Photo: Jeffrey Greenfield

Right now, there are plenty of reasons for feelings. We’re in the global nightmare of COVID-19, whose fierce and fiery reach has altered all our lives. We must find gratitude for being in good health and compassion for those who’ve lost loved ones. It’s also important to honor our petty emotions, like the burning rage I feel for the “Can you hear me?” guy on every Zoom call.

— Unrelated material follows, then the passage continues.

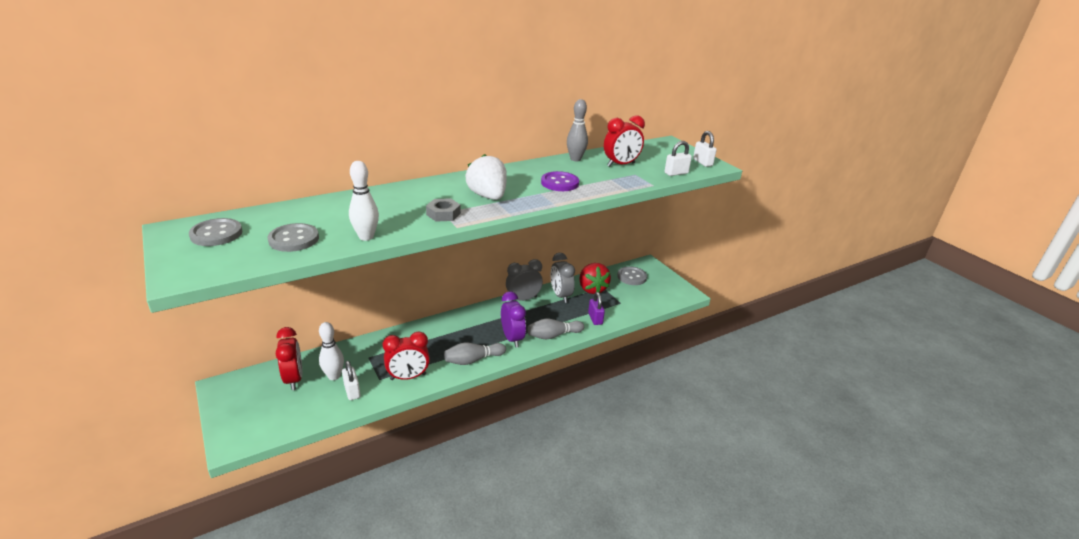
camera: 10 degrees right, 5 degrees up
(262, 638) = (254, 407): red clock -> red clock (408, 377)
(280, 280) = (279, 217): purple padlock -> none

My feelings are a lot for my family to handle. I almost lost it when I ordered laces for my roller skates and they didn’t match my wheels. I’m embarrassed that I had a meltdown in front of my kid because I could only find one of my favorite nonslip slipper socks. It was all waterworks when I realized I wouldn’t be able to see Flor de Toloache at Sleeping Village, even though I literally have never heard their music and I hate concerts.

Normally, I’d sit in a restaurant with a gal pal and a bottle of wine to discuss tiny daily stresses. Then I’d slip into a Lyft, buzzed on friendship and Cabernet. In the depths of the stay-at-home order, the closest I could get to a Before Times catch-up session was stuffing a hot dog in my mouth hole alone in my car, with the soothing glow of a backlit Vienna Beef sign on my face.

My choice spot is 35th Street Red Hots, located across from I’ll Always Call It Comiskey Until I Die Park. For those of us who remember sports, it’s a good trigger to lift the dam and let the emotional river of pain flow. There’s a large enough parking lot to easily find a private place to mourn. Once in my car, I like to take a second to feel the steaming hot bag on my lap and the despair in my heart before I shame-eat a double dog smothered with cheese fries. Every snappy, beefy bite makes me feel alive! As I wipe my face with an old CVS receipt, joy and sodium pulse through my veins. I turn the car key, rev the engine, and crank up Pat Benatar’s “Love Is a Battlefield,” ready to face whatever comes my way.